This month, Kyle covers one of his favorite topics—no, it's not mutt—it's DNS.
Is it weird to say that DNS is my favorite protocol? Because DNS is my favorite protocol. There's something about the simplicity of UDP packets combined with the power of a service that the entire Internet relies on that grabs my interest. Through the years, I've been impressed with just how few resources you need to run a modest DNS infrastructure for an internal network.
Recently, as one of my environments started to grow, I noticed that even though the DNS servers were keeping up with the load, the query logs were full of queries for the same hosts over and over within seconds of each other. You see, often a default Linux installation does not come with any sort of local DNS caching.
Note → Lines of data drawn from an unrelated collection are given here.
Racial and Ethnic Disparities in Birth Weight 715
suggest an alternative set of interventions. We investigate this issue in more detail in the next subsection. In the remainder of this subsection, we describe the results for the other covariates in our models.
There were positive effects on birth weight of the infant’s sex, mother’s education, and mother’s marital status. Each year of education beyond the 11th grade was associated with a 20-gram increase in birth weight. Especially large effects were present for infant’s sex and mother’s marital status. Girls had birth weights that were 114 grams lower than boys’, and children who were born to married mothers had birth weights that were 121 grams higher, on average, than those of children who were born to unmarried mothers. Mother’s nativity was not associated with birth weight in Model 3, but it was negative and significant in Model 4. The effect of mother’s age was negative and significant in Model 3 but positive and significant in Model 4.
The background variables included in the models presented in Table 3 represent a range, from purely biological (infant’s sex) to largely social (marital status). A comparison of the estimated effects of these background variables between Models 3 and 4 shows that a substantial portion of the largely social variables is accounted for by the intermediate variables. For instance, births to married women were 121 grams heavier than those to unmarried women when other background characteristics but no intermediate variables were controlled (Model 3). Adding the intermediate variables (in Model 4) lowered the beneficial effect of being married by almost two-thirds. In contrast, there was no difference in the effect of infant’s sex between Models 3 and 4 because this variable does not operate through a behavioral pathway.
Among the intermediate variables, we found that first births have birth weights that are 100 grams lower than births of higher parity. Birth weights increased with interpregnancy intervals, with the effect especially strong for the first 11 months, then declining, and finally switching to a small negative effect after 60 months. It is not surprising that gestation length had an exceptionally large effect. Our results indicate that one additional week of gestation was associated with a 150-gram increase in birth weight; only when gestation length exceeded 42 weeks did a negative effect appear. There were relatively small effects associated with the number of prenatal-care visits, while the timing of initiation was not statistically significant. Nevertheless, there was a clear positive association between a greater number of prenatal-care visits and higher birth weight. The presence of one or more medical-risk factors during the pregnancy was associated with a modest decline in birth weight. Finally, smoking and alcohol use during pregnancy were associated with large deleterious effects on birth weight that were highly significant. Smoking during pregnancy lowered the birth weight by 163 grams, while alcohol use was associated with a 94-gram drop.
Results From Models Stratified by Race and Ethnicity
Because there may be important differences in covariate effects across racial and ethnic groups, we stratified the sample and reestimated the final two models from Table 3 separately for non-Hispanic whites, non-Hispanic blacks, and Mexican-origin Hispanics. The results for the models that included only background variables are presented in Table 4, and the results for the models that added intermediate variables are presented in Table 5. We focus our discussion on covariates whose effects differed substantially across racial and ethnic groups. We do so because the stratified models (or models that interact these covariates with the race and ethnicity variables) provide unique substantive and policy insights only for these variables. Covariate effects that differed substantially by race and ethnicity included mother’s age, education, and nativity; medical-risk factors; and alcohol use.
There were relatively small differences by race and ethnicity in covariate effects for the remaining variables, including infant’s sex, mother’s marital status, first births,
That means that every time a hostname needs to be resolved to an IP, the external DNS server is hit no matter what TTL you set for that record.
This article explains how simple it is to set up a lightweight local DNS cache that does nothing more than forward DNS requests to your normal resolvers and honor the TTL of the records it gets back.
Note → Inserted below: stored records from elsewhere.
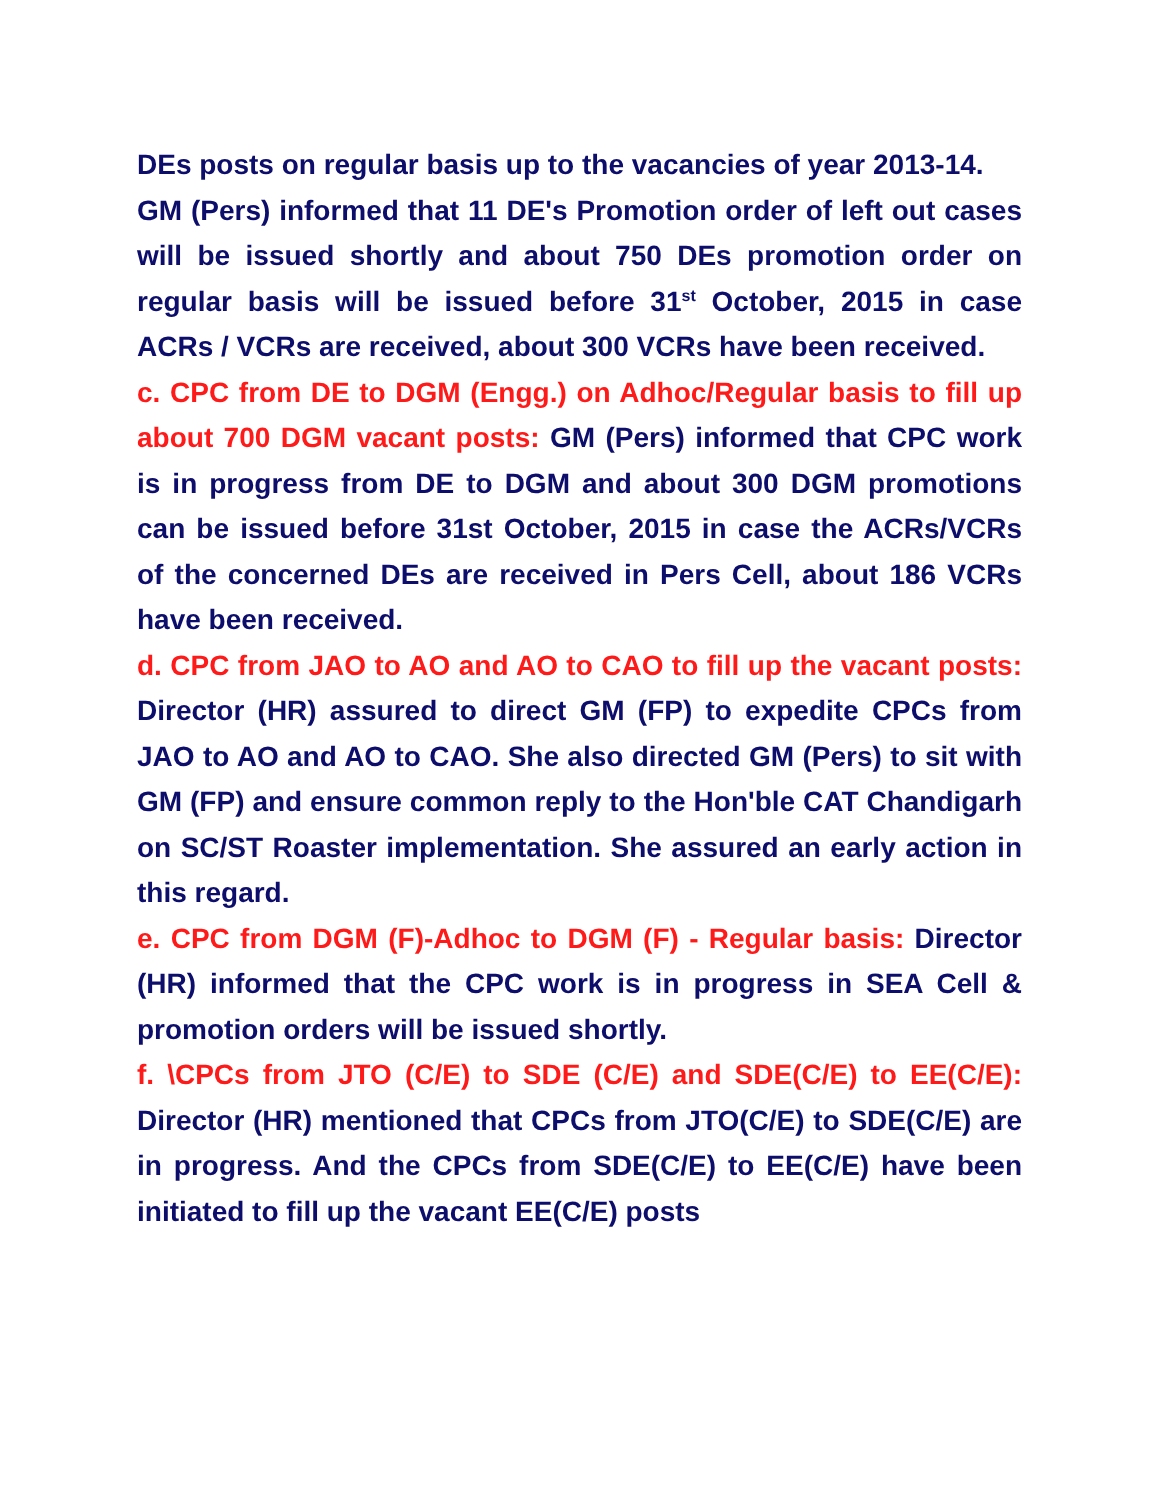DEs posts on regular basis up to the vacancies of year 2013-14.
GM (Pers) informed that 11 DE's Promotion order of left out cases will be issued shortly and about 750 DEs promotion order on regular basis will be issued before 31<sup>st</sup> October, 2015 in case ACRs / VCRs are received, about 300 VCRs have been received.
c. CPC from DE to DGM (Engg.) on Adhoc/Regular basis to fill up about 700 DGM vacant posts: GM (Pers) informed that CPC work is in progress from DE to DGM and about 300 DGM promotions can be issued before 31st October, 2015 in case the ACRs/VCRs of the concerned DEs are received in Pers Cell, about 186 VCRs have been received.
d. CPC from JAO to AO and AO to CAO to fill up the vacant posts: Director (HR) assured to direct GM (FP) to expedite CPCs from JAO to AO and AO to CAO. She also directed GM (Pers) to sit with GM (FP) and ensure common reply to the Hon'ble CAT Chandigarh on SC/ST Roaster implementation. She assured an early action in this regard.
e. CPC from DGM (F)-Adhoc to DGM (F) - Regular basis: Director (HR) informed that the CPC work is in progress in SEA Cell & promotion orders will be issued shortly.
f. \CPCs from JTO (C/E) to SDE (C/E) and SDE(C/E) to EE(C/E): Director (HR) mentioned that CPCs from JTO(C/E) to SDE(C/E) are in progress. And the CPCs from SDE(C/E) to EE(C/E) have been initiated to fill up the vacant EE(C/E) posts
There are a number of different ways to implement DNS caching. In the past, I've used systems like nscd that intercept DNS queries before they would go to name servers in /etc/resolv.conf and see if they already are present in the cache. Although it works, I always found nscd more difficult to troubleshoot than DNS when something went wrong. What I really wanted was just a local DNS server that honored TTL but would forward all requests to my real name servers. That way, I would get the speed and load benefits of a local cache, while also being able to troubleshoot any errors with standard DNS tools.
The solution I found was dnsmasq. Normally I am not a big advocate for dnsmasq, because it's often touted as an easy-to-configure full DNS and DHCP server solution, and I prefer going with standalone services for that. Dnsmasq often will be configured to read /etc/resolv.conf for a list of upstream name servers to forward to and use /etc/hosts for zone configuration. I wanted something completely different. I had full-featured DNS servers already in place, and if I liked relying on /etc/hosts instead of DNS for hostname resolution, I'd hop in my DeLorean and go back to the early 1980s. Instead, the bulk of my dnsmasq configuration will be focused on disabling a lot of the default features.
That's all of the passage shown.